Auch im Fasching oder Karneval ist nicht alles erlaubt. Zu realistische Polizeiuniformen als Verkleidung zum Beispiel oder gefährliche Requisiten wie scharfe Piraten-Säbel und Ritterschwerter. Auch Hakenkreuze und andere verfassungswidrige Zeichen sind eigentlich tabu. Für die Motiv-Wagen in Düsseldorf und Köln gelten wohl softere Regeln. Dieses Jahr sorgten vor allem drei für Aufsehen: Einmal Alice Weidel, die Kinder mit Hakenkreuzkeksen ins Social-Media-Hexenhaus lockt, Elon Musk als Riesenbaby "Napo-Elon" ebenfalls mit Hakenkreuz (diesmal als USA-Flagge) – aber auch ein kirchenkritischer Wagen. Hier will eine klerikale Hand einen kleinen Messdiener in einen Beichtstuhl locken, Aufschrift: "Jesus liebt Dich". Der Schrecken des Missbrauchs, eingefangen in einer bildhaften Szenerie, die Gruselfaktor hat. Zu extrem? Ja, fand der Amtsleiter des Kölner Generalvikariats Frank Hüppelshäuser, der in einem Brief gar von einer Instrumentalisierung Jesu sprach.

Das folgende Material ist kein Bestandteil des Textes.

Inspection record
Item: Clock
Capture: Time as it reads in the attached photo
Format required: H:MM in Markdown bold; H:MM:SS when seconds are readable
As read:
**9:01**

Den Eindruck, dass Jesus hier im Beichtstuhl sitzt, den hatte ich spontan nicht. Stattdessen war mir der Satz einer Zuschauerin aus Köln im Ohr, die einer Reporterin sagte: "Die Wagen drücken aus, was wir alle fühlen". Wenn das neben dem krassen Rechtsruck in der Politik auch für das Thema "Missbrauch" gilt, ist das Bedrückende doch nicht der Wagen - sondern, dass dieses Thema 15 Jahre (!) nach Bekanntwerden der ersten Missbrauchsfälle am Berliner Canisius-Kollegs immer noch so stark an der Kirche hängt. Das ist auch anderen aufgefallen. Der Betroffenenbeirat im Erzbistum Köln sprach in seinem Statement von Familien als "große Tatorte, die deutlicher öffentlich benannt werden müssen. Dazu wird geschwiegen". Andere von Missbrauch in der Kirche Betroffene fanden die Darstellung als "Risiko-Ort für sexuellen Kindesmissbrauch in der Katholischen Kirche" treffend (Matthias Katsch) oder sahen den Zusammenhang von spirituellem und sexuellem Missbrauch ausgedrückt (Wolfgang Rothe).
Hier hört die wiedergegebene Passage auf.